DENVER A small startup claiming breakthroughs in phase-coherent filter modulation will be demonstrating its signal-processing techniques in analog pager bands later this year, as a prelude to offering its technology for a range of wireless and wireline networks.
Joe Bobier, a researcher who has worked on a variety of wireless LAN and solar energy transmission products in the last decade, is the principal researcher and founder of xG Technology LLC (Sarasota, Fla.). The company has hired David Stahl, former director of Lucent Technologies Inc.'s new venture group, as its chief executive.
Kent Cullers, the director of research and development at the SETI (Search for Extra-Terrestrial Intelligence) Institute, has worked in realms involving discrimination of weak signals in deep-space research efforts. He has tested Bobier's claims of using the modulation in a variety of VHF and UHF bands, concluding that "the SNR (signal-to-noise ratio) tests have been impressive in a variety of environments, and the technology seems very easy to implement."
Bobier said xG has not yet determined whether it will be solely a technology licensing organization, or whether it might offer chips and subsystems that implement the modulation method. The company has received initial funding from Mooers Branton & Company, which is majority shareholder.
Bankers Rick Mooers and Roger Branton have enlisted Richard Geruson, former senior vice president of Nokia Mobile Phones, to explore commercialization opportunities for the technology.
The company claim that any particular communications channel can operate at very close to Shannon limits, the noise limits defined by communications researcher Claude Shannon in the 1950s. For example, Bobier said, a single 800-MHz analog channel could transmit more data than most digital PCS systems.
"The xG in the title is a reference to 3G, 4G and beyond, with the assumption that this will be disruptive to the standard way of looking at next-generation wireless data services," Bobier said.
The modulation method is combined with a second proprietary data-encoding protocol, ideally used in conjunction with the modulation to provide high-speed packet data transmission in narrowband channels. While the company's focus will be on making better use of legacy narrowband systems, xG also will be exploring use of the modulation in broadband wireline channels, as the method could be used with fiber, coaxial or copper transmission.
Bobier previously presented details of his work at the Telecommunications Industry Association's Ventures 2002 show last July.
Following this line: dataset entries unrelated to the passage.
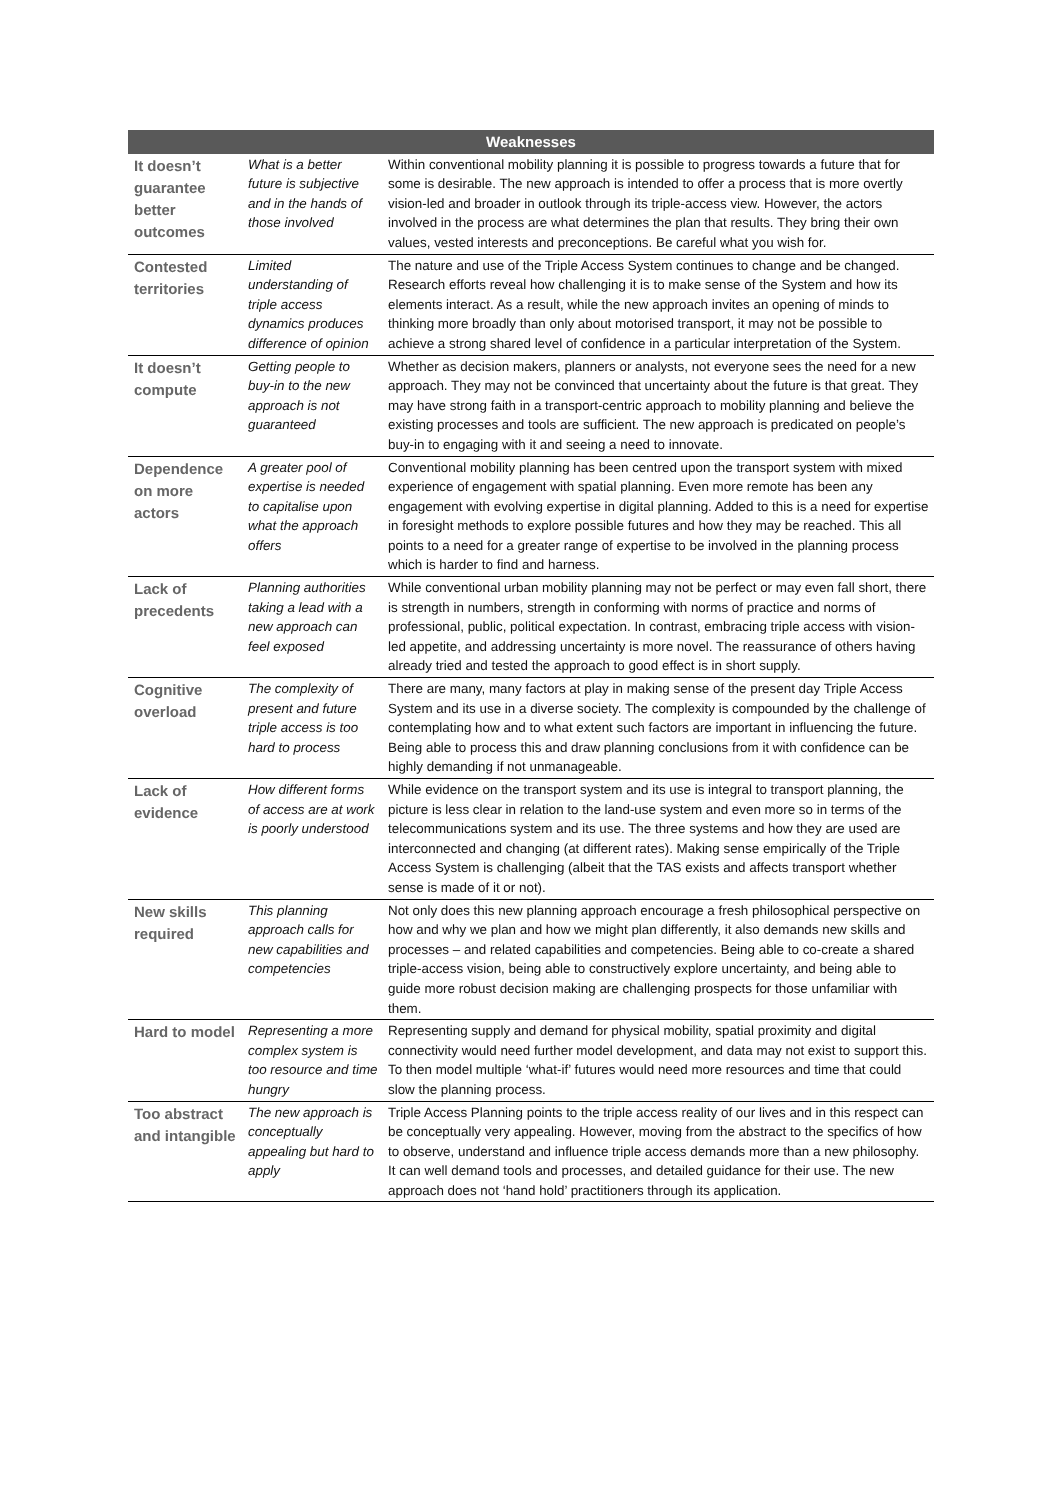| Weaknesses | | |
| --- | --- | --- |
| It doesn’t guarantee better outcomes | What is a better future is subjective and in the hands of those involved | Within conventional mobility planning it is possible to progress towards a future that for some is desirable. The new approach is intended to offer a process that is more overtly vision-led and broader in outlook through its triple-access view. However, the actors involved in the process are what determines the plan that results. They bring their own values, vested interests and preconceptions. Be careful what you wish for. |
| Contested territories | Limited understanding of triple access dynamics produces difference of opinion | The nature and use of the Triple Access System continues to change and be changed. Research efforts reveal how challenging it is to make sense of the System and how its elements interact. As a result, while the new approach invites an opening of minds to thinking more broadly than only about motorised transport, it may not be possible to achieve a strong shared level of confidence in a particular interpretation of the System. |
| It doesn’t compute | Getting people to buy-in to the new approach is not guaranteed | Whether as decision makers, planners or analysts, not everyone sees the need for a new approach. They may not be convinced that uncertainty about the future is that great. They may have strong faith in a transport-centric approach to mobility planning and believe the existing processes and tools are sufficient. The new approach is predicated on people’s buy-in to engaging with it and seeing a need to innovate. |
| Dependence on more actors | A greater pool of expertise is needed to capitalise upon what the approach offers | Conventional mobility planning has been centred upon the transport system with mixed experience of engagement with spatial planning. Even more remote has been any engagement with evolving expertise in digital planning. Added to this is a need for expertise in foresight methods to explore possible futures and how they may be reached. This all points to a need for a greater range of expertise to be involved in the planning process which is harder to find and harness. |
| Lack of precedents | Planning authorities taking a lead with a new approach can feel exposed | While conventional urban mobility planning may not be perfect or may even fall short, there is strength in numbers, strength in conforming with norms of practice and norms of professional, public, political expectation. In contrast, embracing triple access with vision-led appetite, and addressing uncertainty is more novel. The reassurance of others having already tried and tested the approach to good effect is in short supply. |
| Cognitive overload | The complexity of present and future triple access is too hard to process | There are many, many factors at play in making sense of the present day Triple Access System and its use in a diverse society. The complexity is compounded by the challenge of contemplating how and to what extent such factors are important in influencing the future. Being able to process this and draw planning conclusions from it with confidence can be highly demanding if not unmanageable. |
| Lack of evidence | How different forms of access are at work is poorly understood | While evidence on the transport system and its use is integral to transport planning, the picture is less clear in relation to the land-use system and even more so in terms of the telecommunications system and its use. The three systems and how they are used are interconnected and changing (at different rates). Making sense empirically of the Triple Access System is challenging (albeit that the TAS exists and affects transport whether sense is made of it or not). |
| New skills required | This planning approach calls for new capabilities and competencies | Not only does this new planning approach encourage a fresh philosophical perspective on how and why we plan and how we might plan differently, it also demands new skills and processes – and related capabilities and competencies. Being able to co-create a shared triple-access vision, being able to constructively explore uncertainty, and being able to guide more robust decision making are challenging prospects for those unfamiliar with them. |
| Hard to model | Representing a more complex system is too resource and time hungry | Representing supply and demand for physical mobility, spatial proximity and digital connectivity would need further model development, and data may not exist to support this. To then model multiple ‘what-if’ futures would need more resources and time that could slow the planning process. |
| Too abstract and intangible | The new approach is conceptually appealing but hard to apply | Triple Access Planning points to the triple access reality of our lives and in this respect can be conceptually very appealing. However, moving from the abstract to the specifics of how to observe, understand and influence triple access demands more than a new philosophy. It can well demand tools and processes, and detailed guidance for their use. The new approach does not ‘hand hold’ practitioners through its application. |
At the time, Bobier claimed that analog paging channels would be able to transmit data at speeds of up to 150 Mbits/sec. He also began work last summer in reducing a typical TV transmission channel for coaxial cable from 6 MHz to 30 kHz.
When the company was formed in late 2002, Bobier and a small xG design team began designing a series of FPGAs to test the modulation concepts in silicon. The method requires new signal-processing chips in both base station (or headend) and client device, though the cost of implementing transceiver technology in handsets or appliances would be a small percentage of the system costs, Bobier said.
Cullers has been helping xG develop test suites for its technology since late last year. Cullers said he has been interested in following a variety of spread-spectrum and low-noise modulation concepts, but "I've never run across anything that is as impressive and straightforward in implementation as Joe's ideas."
The law firm Blooston, Mordkofsky, Dickens, Duffy & Prendergast already is preparing initial presentations on the technology for the Federal Communications Commission, as well as drawing up a patent portfolio. Until intellectual-property issues of Bobier's modulation and data-encoding methods are better defined, the company is revealing little about its plans.
Tim Ayers, former vice president of communications at Cellular Telecommunications & Internet Association, said he agreed to work with xG after deciding the concepts carried more potential than various spread-spectrum and ultra-wideband schemes now being discussed by regulators. The simplicity of the xG concept, Ayers predicted, would allow its base of applications to be much bigger than any unique modulation concepts promoted in the last few years.